John Muchere, not his real name, is battling chronic pancreatitis which has had a toll on his body, making him endure waves of biting pain attacks.
The ongoing doctors’ strike is now even worsening his ordeal.
Over the Easter holiday, the 25-year-old medicine graduate from the Jomo Kenyatta University of Agriculture and Technology needed emergency hospitalisation after he had an episode of vomiting, dehydration and pain.
Muchere, a medical intern, could not be attended to because his colleague doctors are on a strike.
The medics want the government to post medical interns.
Nurses running up down attend to him but a doctor must examine him and guide his care process.
After a long six-hour wait as he endures the writhing pain, a doctor emerges to attend to him but with much lethargy that a hand can grasp.
Muchere was later admitted at the hospital and for the seven days he stayed in the ward, he only saw a doctor twice.
Mary Wangeci has a similar story. Her situation was worsened by a delay-ridden NHIF and exhausted private insurance cover. She had been battling breast cancer and was lucky to have a good health cover provided by her job.
But after along hospitalization journey, the private cover got depleted making her family and friends efforts buoyed by NHIF to be her only hope. The doctor’s strike has worsened the pain and strained her medication journey.
She got moved to a public facility for inpatient care with numerous surgical procedures needed.
But the doctors are not there to give treatment direction, meaning that nurses cannot do much.
“The doctor’s strike is quickening my death, only making it inhumanly painful,” she said.
Wangeci, a mother of four, is now distraught, having to keep staying in the hospital surviving on the nurses’ care and crossing her the fingers that some deal will be reached to between the actors involved to see doctors back in the treatment halls.

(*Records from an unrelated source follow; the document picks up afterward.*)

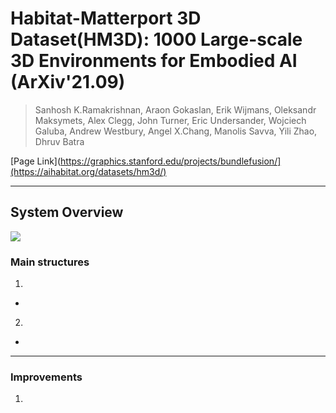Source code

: # Habitat-Matterport 3D Dataset(HM3D): 1000 Large-scale 3D Environments for Embodied AI (ArXiv'21.09)

> Sanhosh K.Ramakrishnan, Araon Gokaslan, Erik Wijmans, Oleksandr Maksymets, Alex Clegg, John Turner, Eric Undersander, Wojciech Galuba, Andrew Westbury, Angel X.Chang, Manolis Savva, Yili Zhao, Dhruv Batra

[Page Link](https://graphics.stanford.edu/projects/bundlefusion/](https://aihabitat.org/datasets/hm3d/)  

---
## System Overview
<img src="./assets/HM3D.png">

### Main structures
1. 
- 

2. 
- 

---
### Improvements
1. 
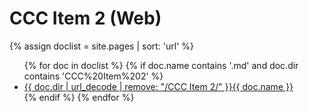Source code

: # CCC Item 2 (Web)

{% assign doclist = site.pages | sort: 'url'  %}
<ul>
   {% for doc in doclist %}
        {% if doc.name contains '.md' and doc.dir contains 'CCC%20Item%202' %}
            <li><a href="{{ site.baseurl }}{{ doc.url }}">{{ doc.dir | url_decode | remove: "/CCC Item 2/" }}{{ doc.name }}</a></li>
        {% endif %}
    {% endfor %}
</ul>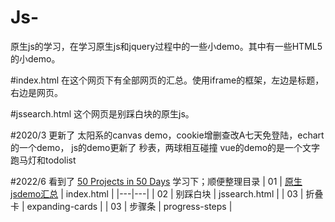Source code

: # Js-
原生js的学习，在学习原生js和jquery过程中的一些小demo。其中有一些HTML5的小demo。


#index.html
在这个网页下有全部网页的汇总。使用iframe的框架，左边是标题，右边是网页。

#jssearch.html 
这个网页是别踩白块的原生js。

#2020/3
更新了
太阳系的canvas demo，cookie增删查改A七天免登陆，echart的一个demo，
js的demo更新了 秒表，两球相互碰撞
vue的demo的是一个文字跑马灯和todolist

#2022/6
看到了 [50 Projects in 50 Days](https://github.com/bradtraversy/50projects50days) 学习下；顺便整理目录
| 01  | [原生jsdemo汇总](https://shootfrie.github.io/Js-/) | index.html |
|---|---|
|  02 | 别踩白块  | jssearch.html |
|  03 | 折叠卡  | expanding-cards |
|  03 | 步骤条  | progress-steps |
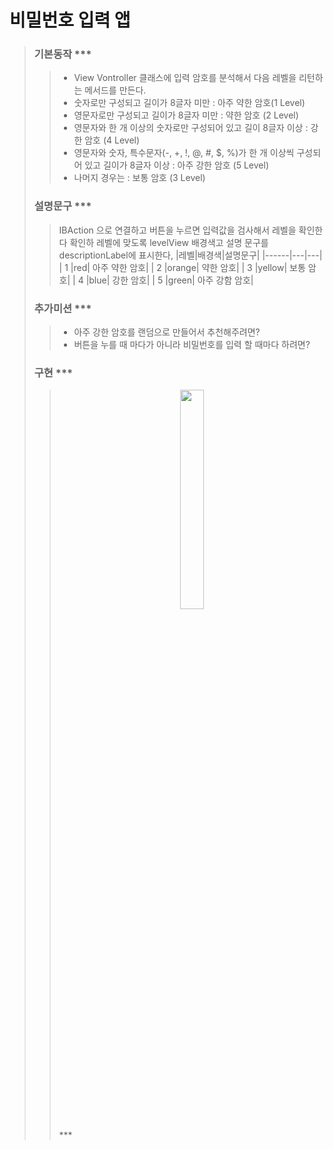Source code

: # 비밀번호 입력 앱

> ### 기본동작 ***
> > * View Vontroller 클래스에 입력 암호를 분석해서 다음 레벨을 리턴하는 메서드를 만든다.
> > * 숫자로만 구성되고 길이가 8글자 미만 : 아주 약한 암호(1 Level)
> > * 영문자로만 구성되고 길이가 8글자 미만 : 약한 암호 (2 Level)
> >* 영문자와 한 개 이상의 숫자로만 구성되어 있고 길이 8글자 이상 : 강한 암호 (4 Level)
> >* 영문자와 숫자, 특수문자(-, +, !, @, #, $, %)가 한 개 이상씩 구성되어 있고 길이가 8글자 이상 : 아주 강한 암호 (5 Level)
> >* 나머지 경우는 : 보통 암호 (3 Level)
>
>
> ### 설명문구 ***
>> IBAction 으로 연결하고 버튼을 누르면 입력값을 검사해서 레벨을 확인한다
> >확인하 레벨에 맞도록 levelView 배경색고 설명 문구를 descriptionLabel에 표시한다,
>> |레벨|배경색|설명문구|
> >|------|---|---|
> >| 1 |red|	아주 약한 암호|
> >| 2 |orange|	약한 암호|
> >| 3 |yellow|	보통 암호|
>> | 4 |blue|	강한 암호|
>> | 5 |green|	아주 강함 암호|
>
> ### 추가미션 ***
> >* 아주 강한 암호를 랜덤으로 만들어서 추천해주려면?
>> * 버튼을 누를 때 마다가 아니라 비밀번호를 입력 할 때마다 하려면?
>
>### 구현 ***
>> <p align="center"><img width="30%" src="https://user-images.githubusercontent.com/78553659/141091995-03816844-b757-4d49-ba44-ff109c33f215.gif"/></p>
>> ***
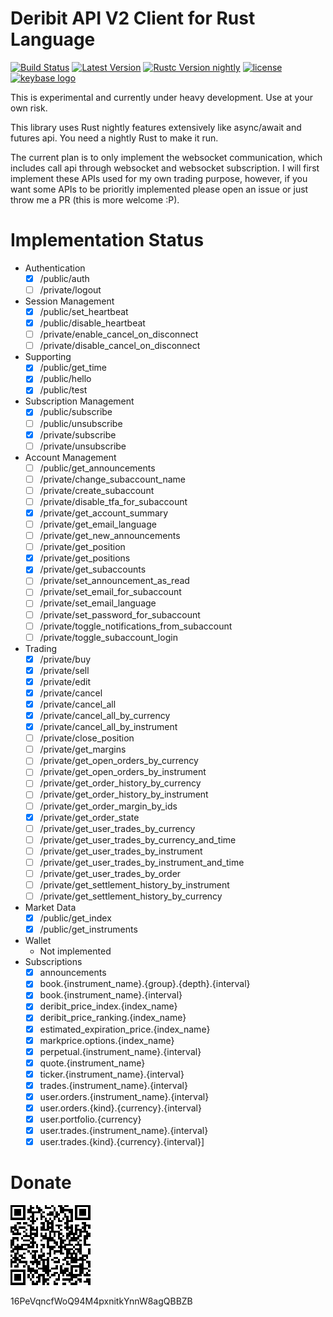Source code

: Deribit API V2 Client for Rust Language
=================

[![Build Status]][travis] [![Latest Version]][crates.io] [![Rustc Version nightly]][rustc] [![license]][license-content] [![keybase logo]][keybase]

[Build Status]: https://img.shields.io/travis/dovahcrow/deribit-rs.svg?style=flat-square
[travis]: https://travis-ci.org/dovahcrow/deribit-rs

[Latest Version]: https://img.shields.io/crates/v/deribit.svg?style=flat-square
[crates.io]: https://crates.io/crates/deribit

[Rustc Version nightly]: https://img.shields.io/badge/rustc-nightly-lightgray.svg?style=flat-square
[rustc]: #

[license]: https://img.shields.io/crates/l/deribit.svg?style=flat-square
[license-content]: LICENSE

[keybase logo]: https://img.shields.io/keybase/pgp/dovahcrow.svg?style=flat-square
[keybase]: #

This is experimental and currently under heavy development. Use at your own risk.

This library uses Rust nightly features extensively like async/await and futures api. You need a nightly Rust to make it run.

The current plan is to only implement the websocket communication, which includes call api through websocket 
and websocket subscription. I will first implement these APIs used for my own trading purpose, however, if you want some APIs 
to be prioritly implemented please open an issue or just throw me a PR (this is more welcome :P).

# Implementation Status

- Authentication
    - [x] /public/auth
    - [ ] /private/logout
- Session Management
    - [x] /public/set_heartbeat
    - [x] /public/disable_heartbeat
    - [ ] /private/enable_cancel_on_disconnect
    - [ ] /private/disable_cancel_on_disconnect
- Supporting
    - [x] /public/get_time
    - [x] /public/hello
    - [x] /public/test
- Subscription Management
    - [x] /public/subscribe
    - [ ] /public/unsubscribe
    - [x] /private/subscribe
    - [ ] /private/unsubscribe
- Account Management
    - [ ] /public/get_announcements
    - [ ] /private/change_subaccount_name
    - [ ] /private/create_subaccount
    - [ ] /private/disable_tfa_for_subaccount
    - [x] /private/get_account_summary
    - [ ] /private/get_email_language
    - [ ] /private/get_new_announcements
    - [ ] /private/get_position
    - [x] /private/get_positions
    - [x] /private/get_subaccounts
    - [ ] /private/set_announcement_as_read
    - [ ] /private/set_email_for_subaccount
    - [ ] /private/set_email_language 
    - [ ] /private/set_password_for_subaccount
    - [ ] /private/toggle_notifications_from_subaccount
    - [ ] /private/toggle_subaccount_login
- Trading
    - [x] /private/buy
    - [x] /private/sell
    - [x] /private/edit
    - [x] /private/cancel
    - [x] /private/cancel_all
    - [x] /private/cancel_all_by_currency
    - [x] /private/cancel_all_by_instrument
    - [ ] /private/close_position
    - [ ] /private/get_margins
    - [ ] /private/get_open_orders_by_currency
    - [ ] /private/get_open_orders_by_instrument
    - [ ] /private/get_order_history_by_currency
    - [ ] /private/get_order_history_by_instrument
    - [ ] /private/get_order_margin_by_ids
    - [x] /private/get_order_state
    - [ ] /private/get_user_trades_by_currency
    - [ ] /private/get_user_trades_by_currency_and_time
    - [ ] /private/get_user_trades_by_instrument
    - [ ] /private/get_user_trades_by_instrument_and_time
    - [ ] /private/get_user_trades_by_order
    - [ ] /private/get_settlement_history_by_instrument
    - [ ] /private/get_settlement_history_by_currency

- Market Data
    - [x] /public/get_index
    - [x] /public/get_instruments
- Wallet
    - Not implemented
- Subscriptions
    - [x] announcements
    - [x] book.{instrument_name}.{group}.{depth}.{interval}
    - [x] book.{instrument_name}.{interval}
    - [x] deribit_price_index.{index_name}
    - [x] deribit_price_ranking.{index_name}
    - [x] estimated_expiration_price.{index_name}
    - [x] markprice.options.{index_name}
    - [x] perpetual.{instrument_name}.{interval}
    - [x] quote.{instrument_name}
    - [x] ticker.{instrument_name}.{interval}
    - [x] trades.{instrument_name}.{interval}
    - [x] user.orders.{instrument_name}.{interval}
    - [x] user.orders.{kind}.{currency}.{interval}
    - [x] user.portfolio.{currency}
    - [x] user.trades.{instrument_name}.{interval}
    - [x] user.trades.{kind}.{currency}.{interval}]

# Donate

![donationqr](assets/donationqr.png)

16PeVqncfWoQ94M4pxnitkYnnW8agQBBZB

“I had started responding well to treatment, I was sure that with sustained and close care, i could be back on my feet and soon out of here. But the strike is making me rebound and its sad,” she said.

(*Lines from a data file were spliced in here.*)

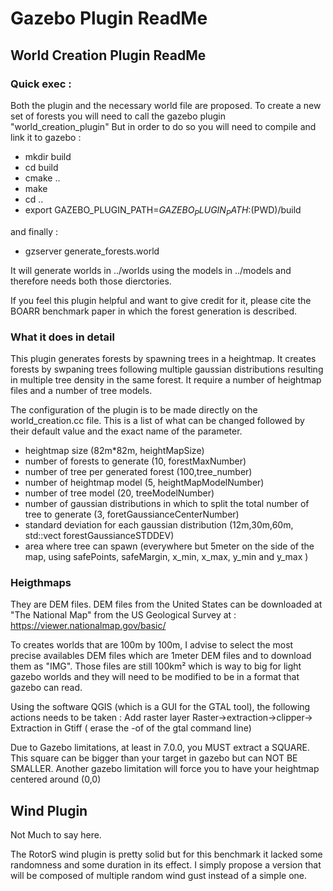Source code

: # Gazebo Plugin ReadMe

## World Creation Plugin ReadMe

### Quick exec : 
Both the plugin and the necessary world file are proposed.
To create a new set of forests you will need to call the gazebo plugin "world_creation_plugin"
But in order to do so you will need to compile and link it to gazebo : 
- mkdir build
- cd build
- cmake ..
- make
- cd ..
- export GAZEBO_PLUGIN_PATH=${GAZEBO_PLUGIN_PATH}:$(PWD)/build 

and finally : 
- gzserver generate_forests.world

It will generate worlds in ../worlds using the models in ../models and therefore needs both those dierctories. 

If you feel this plugin helpful and want to give credit for it, please cite the BOARR benchmark paper in which the forest generation is described.

### What it does in detail
This plugin generates forests by spawning trees in a heightmap. 
It creates forests by swpaning trees following multiple gaussian distributions resulting in multiple tree density in the same forest. 
It require a number of heightmap files and a number of tree models. 

The configuration of the plugin is to be made directly on the world_creation.cc file.
This is a list of what can be changed followed by their default value and the exact name of the parameter.
- heightmap size (82m*82m, heightMapSize)
- number of forests to generate (10, forestMaxNumber)
- number of tree per generated forest (100,tree_number)
- number of heightmap model (5, heightMapModelNumber)
- number of tree model (20, treeModelNumber)
- number of gaussian distributions in which to split the total number of tree to generate (3, foretGaussianceCenterNumber) 
- standard deviation for each gaussian distribution (12m,30m,60m, std::vect forestGaussianceSTDDEV)
- area where tree can spawn (everywhere but 5meter on the side of the map, using safePoints, safeMargin, x_min, x_max, y_min and y_max )

### Heigthmaps
They are DEM files. DEM files from the United States can be downloaded at "The National Map" from the US Geological Survey at :
https://viewer.nationalmap.gov/basic/

To creates worlds that are 100m by 100m, I advise to select the most precise availables DEM files which are 1meter DEM files and to download them as "IMG".
Those files are still 100km² which is way to big for light gazebo worlds and they will need to be modified to be in a format that gazebo can read.

Using the software QGIS (which is a GUI for the GTAL tool), the following actions needs to be taken :
Add raster layer
Raster->extraction->clipper->
Extraction in Gtiff ( erase the -of of the gtal command line)

Due to Gazebo limitations, at least in 7.0.0, you MUST extract a SQUARE. This square can be bigger than your target in gazebo but can NOT BE SMALLER.
Another gazebo limitation will force you to have your heightmap centered around (0,0)
	
	
## Wind Plugin

Not Much to say here.

The RotorS wind plugin is pretty solid but for this benchmark it lacked some randomness and some duration in its effect. 
I simply propose a version that will be composed of multiple random wind gust instead of a simple one. 

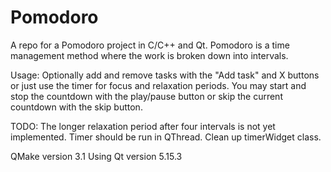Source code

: # Pomodoro
A repo for a Pomodoro project in C/C++ and Qt.
Pomodoro is a time management method 
where the work is broken down into intervals.

Usage: 
Optionally add and remove tasks with the "Add task" and X buttons
or just use the timer for focus and relaxation periods.
You may start and stop the countdown with the play/pause button 
or skip the current countdown with the skip button.

TODO: 
The longer relaxation period after four intervals is not yet implemented.
Timer should be run in QThread.
Clean up timerWidget class.

QMake version 3.1
Using Qt version 5.15.3
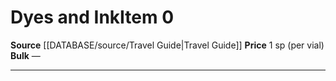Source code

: ﻿---
id: '1779'
item_category: Trade Goods
level: '0'
name: Dyes and Ink
price: 1 sp (per vial)
rarity: Common
source: '[[DATABASE/source/Travel Guide|Travel Guide]]'
type: Item

---
# Dyes and Ink<span class="item-type">Item 0</span>

**Source** [[DATABASE/source/Travel Guide|Travel Guide]]
**Price** 1 sp (per vial)
**Bulk** —

---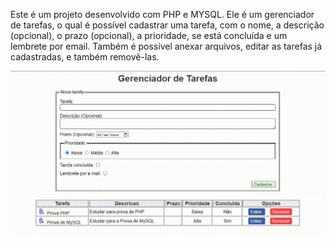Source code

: Este é um projeto desenvolvido com PHP e MYSQL. 
Ele é um gerenciador de tarefas, o qual é possível cadastrar uma tarefa, com o nome, a descrição (opcional), o prazo (opcional), a prioridade, se está concluída e um lembrete por email.
Também é possível anexar arquivos, editar as tarefas já cadastradas, e também removê-las.


![Um GIF do projeto](https://github.com/gabrielaugustos/gerenciador_tarefas/blob/main/projeto_php_mysql.gif)
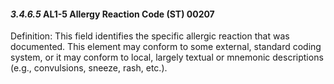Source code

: #### *3.4.6.5* AL1-5 Allergy Reaction Code (ST) 00207

Definition: This field identifies the specific allergic reaction that was documented. This element may conform to some external, standard coding system, or it may conform to local, largely textual or mnemonic descriptions (e.g., convulsions, sneeze, rash, etc.).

Annete Adhiambo has the same experience, receiving minimal care while she is stuck at a public hospital in Homa Bay.
She being treated for a communicable disease which has taken a toll on her and there are only two doctors who have been giving her specialised care. But the strike has slowed things down, dimming her hope of getting back to her feet and get her fish-mongering business going.
“This doctor’s strike is only far off when you see it on TV and listen about it on radio. Our governor should find a way and save my life. She is holding key to my treatment in her hands,” she said in her plea to Homa Bay Governor Gladys Wanga.
The news on Monday that the strike was becoming industry-wide and full scale only added insult to injury.
Clinical officers announced on Monday that they will soon be downing their tools, joining doctors in their strike.
Doctors have been on strike since March 14 over pay and working conditions.
The Kenya Union of Clinical Officers last week issued a seven-day strike notice for their grievances to be addressed, otherwise they walk off the job until further notice.
Clinical officers’ union chairperson Peterson Wachira said on Sunday that the strike decision was necessitated by failure by the two levels of government to heed their demands despite a strike notice.
"Once we leave tonight, we will not be coming back before we get what we set out to get," Wachira said.
They are demanding that the national and county governments issue confirmation letters on permanent and pensionable terms to UHC staff hired during the Covid-19 period and to national TB programme clinicians and all members currently on contractual terms.
They also want the national government and counties to recruit more than 20,000 unemployed and qualified clinical officers to cover the existing shortage.